Spaces:

bobbyni819
/

HickeyLabSocialMedia

Sleeping

File size: 12,224 Bytes

abb96d7

# Production Features Implementation Guide

This document explains what has been implemented for the Hickey Lab AI Assistant and how to configure and use each feature.

---

## 📦 What Has Been Implemented

All the following features from the production roadmap have been implemented:

### ✅ Phase 1: Foundation - Cost & Security Controls (High Priority 🔴)

#### 1. **Cost Management Module** (`utils/cost_tracker.py`)

Tracks API token usage and costs to prevent budget overruns.



**What it does:**

- Extracts token counts from every Gemini API response

- Calculates costs based on Gemini 2.5 Flash pricing ($0.075 per 1M input tokens, $0.30 per 1M output tokens)

- Logs all usage to `logs/usage.jsonl` with timestamps

- Tracks daily and monthly usage statistics

- Enforces budget caps (blocks service when exceeded)

- Generates usage reports



**How to use it:**

1. Set budget limits in `config.py`:

   - `DAILY_QUERY_LIMIT`: Maximum queries per day (default: 200)

   - `MONTHLY_BUDGET_USD`: Monthly budget cap (default: $50)

   - `DAILY_BUDGET_WARNING`: Warning threshold (default: $5)



2. View usage stats in the sidebar by checking "📊 Show Usage Stats"



3. Generate reports manually:

   ```python

   from utils.cost_tracker import CostTracker
   tracker = CostTracker()
   print(tracker.generate_daily_report())
   print(tracker.generate_monthly_report(2024, 12))
   ```



#### 2. **Rate Limiting System** (`utils/rate_limiter.py`)

Prevents abuse through configurable rate limits.



**What it does:**

- Tracks queries per session using sliding time windows

- Enforces hourly limits (default: 20 queries per hour)

- Enforces daily limits (default: 200 queries per 24 hours)

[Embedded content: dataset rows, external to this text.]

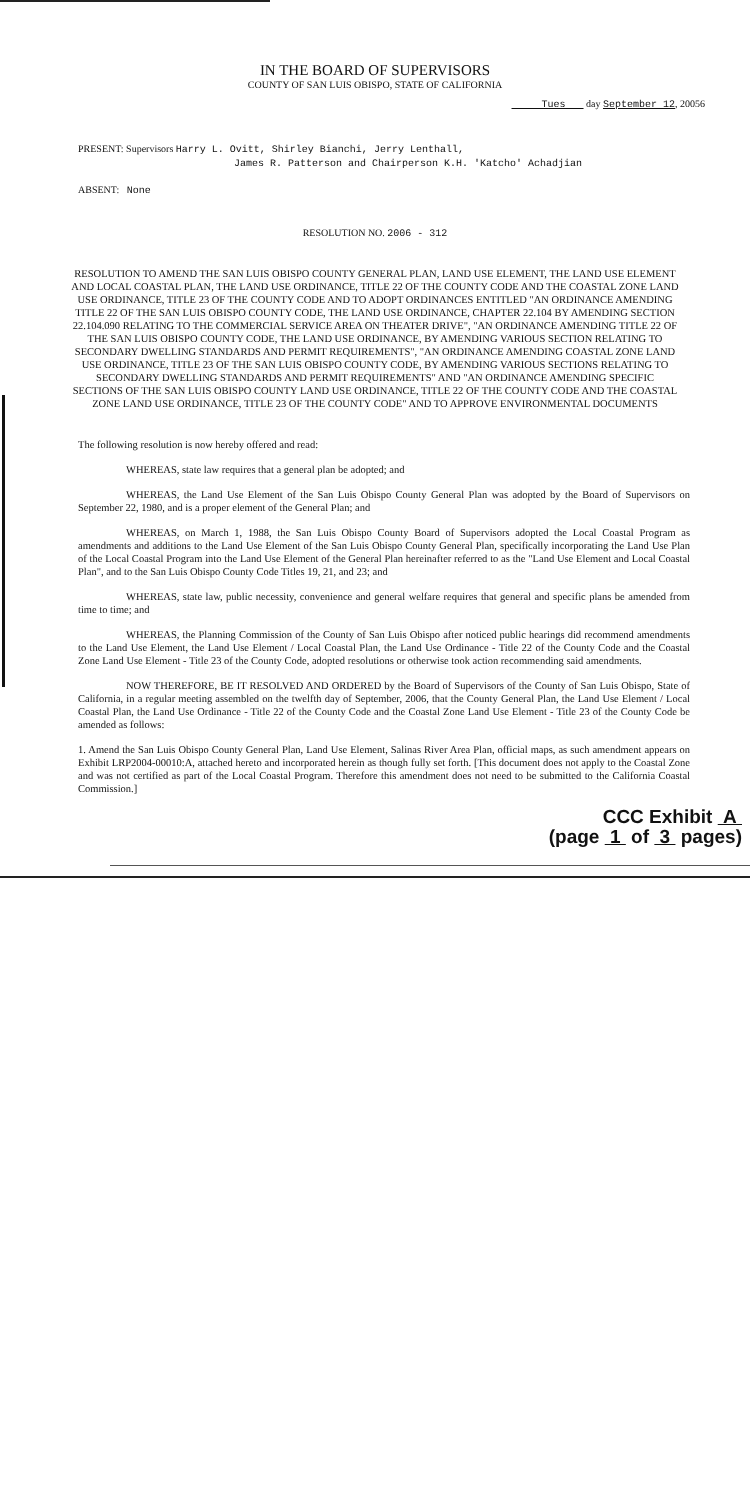IN THE BOARD OF SUPERVISORS
COUNTY OF SAN LUIS OBISPO, STATE OF CALIFORNIA
Tues day September 12, 20056
PRESENT: Supervisors Harry L. Ovitt, Shirley Bianchi, Jerry Lenthall,
James R. Patterson and Chairperson K.H. 'Katcho' Achadjian
ABSENT: None
RESOLUTION NO. 2006 - 312
RESOLUTION TO AMEND THE SAN LUIS OBISPO COUNTY GENERAL PLAN, LAND USE ELEMENT, THE LAND USE ELEMENT AND LOCAL COASTAL PLAN, THE LAND USE ORDINANCE, TITLE 22 OF THE COUNTY CODE AND THE COASTAL ZONE LAND USE ORDINANCE, TITLE 23 OF THE COUNTY CODE AND TO ADOPT ORDINANCES ENTITLED "AN ORDINANCE AMENDING TITLE 22 OF THE SAN LUIS OBISPO COUNTY CODE, THE LAND USE ORDINANCE, CHAPTER 22.104 BY AMENDING SECTION 22.104.090 RELATING TO THE COMMERCIAL SERVICE AREA ON THEATER DRIVE", "AN ORDINANCE AMENDING TITLE 22 OF THE SAN LUIS OBISPO COUNTY CODE, THE LAND USE ORDINANCE, BY AMENDING VARIOUS SECTION RELATING TO SECONDARY DWELLING STANDARDS AND PERMIT REQUIREMENTS", "AN ORDINANCE AMENDING COASTAL ZONE LAND USE ORDINANCE, TITLE 23 OF THE SAN LUIS OBISPO COUNTY CODE, BY AMENDING VARIOUS SECTIONS RELATING TO SECONDARY DWELLING STANDARDS AND PERMIT REQUIREMENTS" AND "AN ORDINANCE AMENDING SPECIFIC SECTIONS OF THE SAN LUIS OBISPO COUNTY LAND USE ORDINANCE, TITLE 22 OF THE COUNTY CODE AND THE COASTAL ZONE LAND USE ORDINANCE, TITLE 23 OF THE COUNTY CODE" AND TO APPROVE ENVIRONMENTAL DOCUMENTS
The following resolution is now hereby offered and read:
WHEREAS, state law requires that a general plan be adopted; and
WHEREAS, the Land Use Element of the San Luis Obispo County General Plan was adopted by the Board of Supervisors on September 22, 1980, and is a proper element of the General Plan; and
WHEREAS, on March 1, 1988, the San Luis Obispo County Board of Supervisors adopted the Local Coastal Program as amendments and additions to the Land Use Element of the San Luis Obispo County General Plan, specifically incorporating the Land Use Plan of the Local Coastal Program into the Land Use Element of the General Plan hereinafter referred to as the "Land Use Element and Local Coastal Plan", and to the San Luis Obispo County Code Titles 19, 21, and 23; and
WHEREAS, state law, public necessity, convenience and general welfare requires that general and specific plans be amended from time to time; and
WHEREAS, the Planning Commission of the County of San Luis Obispo after noticed public hearings did recommend amendments to the Land Use Element, the Land Use Element / Local Coastal Plan, the Land Use Ordinance - Title 22 of the County Code and the Coastal Zone Land Use Element - Title 23 of the County Code, adopted resolutions or otherwise took action recommending said amendments.
NOW THEREFORE, BE IT RESOLVED AND ORDERED by the Board of Supervisors of the County of San Luis Obispo, State of California, in a regular meeting assembled on the twelfth day of September, 2006, that the County General Plan, the Land Use Element / Local Coastal Plan, the Land Use Ordinance - Title 22 of the County Code and the Coastal Zone Land Use Element - Title 23 of the County Code be amended as follows:
1. Amend the San Luis Obispo County General Plan, Land Use Element, Salinas River Area Plan, official maps, as such amendment appears on Exhibit LRP2004-00010:A, attached hereto and incorporated herein as though fully set forth. [This document does not apply to the Coastal Zone and was not certified as part of the Local Coastal Program. Therefore this amendment does not need to be submitted to the California Coastal Commission.]
CCC Exhibit A
(page 1 of 3 pages)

- Shows warnings when approaching limits (at 80% by default)

- Blocks queries when limits exceeded with friendly messages

- Logs rate limit violations



**How to use it:**

1. Configure limits in `config.py`:

   - `RATE_LIMIT_PER_HOUR`: Queries per hour (default: 20)

   - `RATE_LIMIT_PER_DAY`: Queries per day (default: 200)

   - `RATE_LIMIT_WARNING_THRESHOLD`: When to warn (default: 0.8 = 80%)



2. Users will automatically see warnings like:

   - "⚠️ You have 4 questions remaining this hour"

   - "🕐 Rate limit reached! Please wait 15 minutes..."



#### 3. **Security Module** (`utils/security.py`)

Validates and sanitizes user input to prevent attacks.



**What it does:**

- Checks input length (1-2000 characters by default)

- Detects prompt injection attempts ("ignore previous instructions", etc.)

- Blocks suspicious patterns (script tags, template injection, etc.)

- Detects excessive special characters

- Logs all security violations for review



**How to use it:**

1. Configure limits in `config.py`:

   - `MAX_INPUT_LENGTH`: Maximum characters (default: 2000)

   - `MIN_INPUT_LENGTH`: Minimum characters (default: 1)



2. Security is automatic - invalid inputs are rejected with user-friendly messages



3. Review security logs in `logs/security.jsonl` to monitor threats



#### 4. **Alert System** (`utils/alerts.py`)

Sends push notifications for critical events using ntfy.sh.



**What it does:**

- Sends push notifications to your phone/browser via ntfy.sh (free, no signup)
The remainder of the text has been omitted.